- Opening Delimiter -
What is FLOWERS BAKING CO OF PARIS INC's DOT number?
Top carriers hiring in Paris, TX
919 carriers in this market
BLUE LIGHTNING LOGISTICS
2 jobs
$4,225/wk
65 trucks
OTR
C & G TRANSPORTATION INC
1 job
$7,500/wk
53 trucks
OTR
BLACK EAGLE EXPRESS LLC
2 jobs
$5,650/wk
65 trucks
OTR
- Closing Delimiter -
▶ Directions
Give an exact copy of all the data shown above.

▶ Solved problem
What is FLOWERS BAKING CO OF PARIS INC's DOT number?
Top carriers hiring in Paris, TX
919 carriers in this market
BLUE LIGHTNING LOGISTICS
2 jobs
$4,225/wk
65 trucks
OTR
C & G TRANSPORTATION INC
1 job
$7,500/wk
53 trucks
OTR
BLACK EAGLE EXPRESS LLC
2 jobs
$5,650/wk
65 trucks
OTR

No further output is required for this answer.